Goldberg has also directed in various new play development programs across the country, including work with New York Stage and Film, New Dramatists, The Women's Project, Arielle Tepper Productions, Hartford Stage, The Mark Taper Forum, Portland Center Stage, Woolly Mammoth Theatre Company, Ojai Playwrights Conference, the Oregon Shakespeare Festival and over 30 readings and workshops for Arena Stage.

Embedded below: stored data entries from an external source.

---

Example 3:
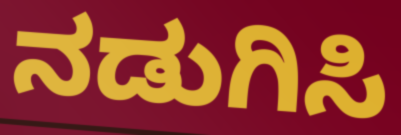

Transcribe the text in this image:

ನಡುಗಿಸಿ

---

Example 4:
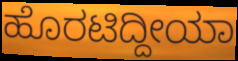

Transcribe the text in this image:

ಹೊರಟಿದ್ದೀಯಾ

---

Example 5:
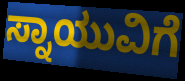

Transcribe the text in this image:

ಸ್ನಾಯುವಿಗೆ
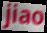
jiao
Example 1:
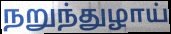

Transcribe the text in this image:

நறுந்துழாய்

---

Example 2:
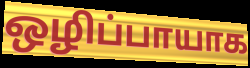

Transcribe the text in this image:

ஒழிப்பாயாக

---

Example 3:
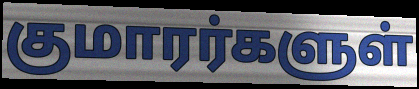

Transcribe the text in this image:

குமாரர்களுள்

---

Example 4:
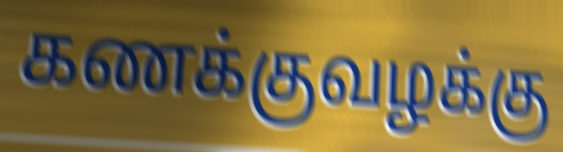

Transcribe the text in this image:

கணக்குவழக்கு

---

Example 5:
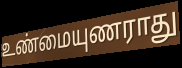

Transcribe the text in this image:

உண்மையுணராது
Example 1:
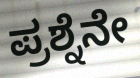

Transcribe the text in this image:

ಪ್ರಶ್ನೆನೇ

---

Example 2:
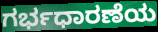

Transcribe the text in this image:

ಗರ್ಭಧಾರಣೆಯ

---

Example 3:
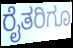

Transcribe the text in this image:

ರೈತರಿಗೂ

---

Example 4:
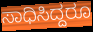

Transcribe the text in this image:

ಸಾಧಿಸಿದ್ದರೂ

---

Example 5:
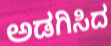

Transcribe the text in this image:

ಅಡಗಿಸಿದ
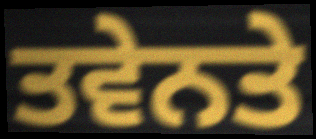
ਤਵੇਨਤੇ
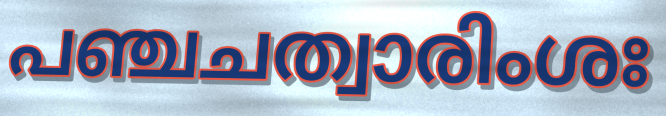
പഞ്ചചത്വാരിംശഃ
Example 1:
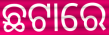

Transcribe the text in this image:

ଛଟାରେ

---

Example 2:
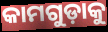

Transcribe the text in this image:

କାମଗୁଡ଼ାକୁ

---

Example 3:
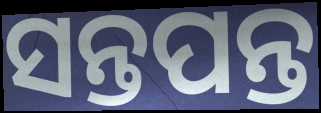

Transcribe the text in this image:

ସନ୍ତପନ୍ତ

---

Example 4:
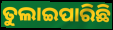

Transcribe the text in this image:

ତୁଲାଇପାରିଛି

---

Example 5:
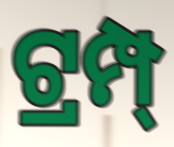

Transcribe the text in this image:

ଟ୍ରମ୍ପ୍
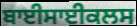
ਬਾਈਸਾਈਕਲਸ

At The O'Neill, Goldberg has developed more than forty projects for the stage and many have gone on to great acclaim in New York and around the country. Included in that group is the 2010 Susan Smith Blackburn Prize Winner (Julia Cho's The Language Archive), two American Theatre Critics Association Citation Award Winning Plays (Lee Blessing's Great Falls and Deborah Zoe Laufer's End Days) and 2009 Pulitzer Prize Winner for Drama (Lynn Nottage's Ruined), written in part during Lynn's residency at the O'Neill in the summer of 2006. In the 2007-2008 season, nine projects developed during Goldberg's tenure saw their world premieres at theaters across the country. Other critically acclaimed work developed at the O'Neill during Goldberg's tenure includes Adam Bock's The Receptionist, Rebecca Gilman's The Crown You're in With, Jason Grote's 1001 and Julia Cho's Durango.

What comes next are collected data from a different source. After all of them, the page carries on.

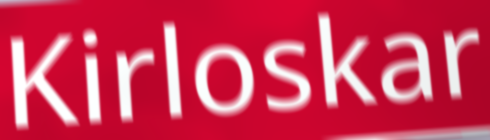
Kirloskar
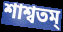
শাশ্বতম্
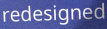
redesigned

Goldberg is also the Creative Advisor for the Tony nominated Rock of Ages on Broadway.

Her recent directing credits include Rebecca Gilman's Dollhouse (Guthrie Theater), The Crown You're in With (Goodman Theatre), the world premiere of Deathbed (McGinn/Cazale-NYC), Master Class (Paper Mill Playhouse), Durango (Cincinnati Playhouse in the Park), DOUBT (co-production with Cincinnati Playhouse in the Park and Actors Theater of Louisville), Third, The Sweetest Swing in Baseball, The Clean House, Living Out (Denver Center), the world premiere of False Creeds (Alliance Theater), The Chosen (Actors Theater of Louisville), and the world premiere of A Marriage Minuet (Florida Stage).

American Theatre Magazine hailed Wendy as "one of the country's most promising theater artists working today."

Goldberg sits on the Executive Board of the Stage Directors and Choreographers Society. She lives in Brooklyn, New York.